● **Consignes**:
• a. Recopiez le texte sur le camp de Conlie depuis « Ceux ci participèrent » jusqu'à « caissons de munitions. » inclus, en remplaçant « Prussiens » par « Allemands ».
• b. D'après le texte sur le camp de Conlie, à quelle date le général Marivaut est-il nommé commandant du camp ?

● **Texte à lire**:
=======
Créé le 22 octobre, le camp de Conlie perdit son autonomie le 20 novembre. De facto 1/5 ème de la troupe stationnée à Conlie rejoignit l'armée de la Loire commandée par un vrai officier, le general Chanzy, qui n'avait qu'une piètre opinion de l'armée de Bretagne. Mal équipée, mal armée, mal commandée,il envoyat 10.000 hommes sous les ordres du général Gougeaud à Auvours.

Ceux ci participèrent à la marche vers St Calais, Dunze, Vendôme, mais les Prussiens mieux équipés et avec un moral supérieur aux Français vont obliger ceux ci à reculer vers Chateaudun. Les hommes sont épuisés, ce sont marches forcées sur marches forcées, l'hiver est glacial, on marche sans interruptions jusqu'à 2-3 heure du matin. Du fait d'un temps polaire et du trafic intense les routes s'effondrent, les roulottes n'arrivent plus à suivre et laisssent la place aux train d'artillerie et aux caissons de munitions.

Le 17 décembre à trois heure du matin les débris de la 2ème armée de la Loire où se trouvent les 3/4 des 10.000 hommes de ce qui reste de la 1ere armée de Bretagne s'arrêtent dans le village de Drouet à 09 heure du matin. Ll'ordre est donné de reprendre la route vers Le Mans, mais à la sortie du bourg un tir nourri oblige l'arrière garde à protéger le reste de la 2eme armée. Ce fait d'armes remarquable et oublié de tout le monde laissa sur le carreau un aumônier, 4 officiers, 3 sous officiers et 18 soldats, tous venant de... Conlie ! Cela permettra à cette troupe de pouvoir retrouver le reste de l'armée du gal Gougeaud à Champagne.

Depuis le 22 octobre Keratry a démissionné, il a écrit à nouveau à Gambetta fin décembre, afin que lui soit officiellement retiré son grade de général de division. Puis il écritune nouvelle lettre pour lui redemander son poste, et s'engage même à trouver 60.000 hommes, marins pour la plupart, âgés de 25 à 45 ans et prêts, selon Keratry, à se faire tuer pour la république...! Heureusement, le tribun ne lui répondit pas !

A Conlie, pendant ce temps-là "l'ordre existe, on meurt silencieusement...!". Le général Marivaut est nommé commandant du camp le 07 décembre 1870, il y arrive le 10, et est tout de suite atterré par ce qu'il voit. Il écrit à Gambetta le 22 décembre : ," j'ai trouvé 46.000 hommes désarmés, mal vêtus, non chaussés, sans campement (les baraquements promis n'ont jamais été montés et la troupe pour plus de 90% couche sous des tentes, ils ont comme matelas de la vieille paille) et sans solde,paralysés dans un marais où toute leur énergie consiste à se tenir debout et à se tenir secs...!"
=======
● **Matériel fourni**:
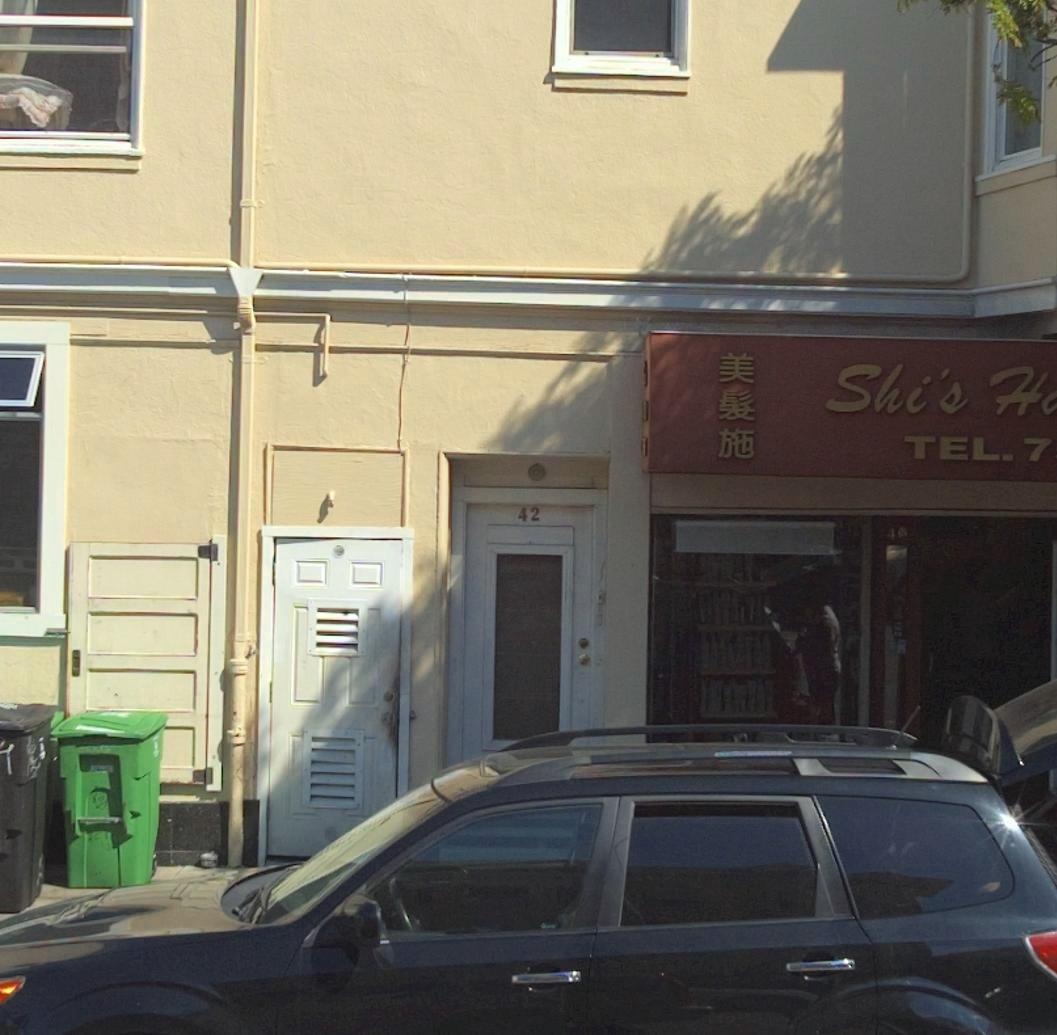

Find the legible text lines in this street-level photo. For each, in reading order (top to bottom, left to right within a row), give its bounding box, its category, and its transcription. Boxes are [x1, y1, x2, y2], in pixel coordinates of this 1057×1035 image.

[821, 360, 1048, 419] BusinessName: Shi's H
[903, 432, 1050, 465] None: TEL. 7
[516, 504, 542, 524] StreetNumber: 42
=======
● **Corrigé de l'exercice**:
• a.
Ceux ci participèrent à la marche vers St Calais, Dunze, Vendôme, mais les Allemands mieux équipés et avec un moral supérieur aux Français vont obliger ceux ci à reculer vers Chateaudun. Les hommes sont épuisés, ce sont marches forcées sur marches forcées, l'hiver est glacial, on marche sans interruptions jusqu'à 2-3 heure du matin. Du fait d'un temps polaire et du trafic intense les routes s'effondrent, les roulottes n'arrivent plus à suivre et laisssent la place aux train d'artillerie et aux caissons de munitions.

• b. Le 7 décembre 1870.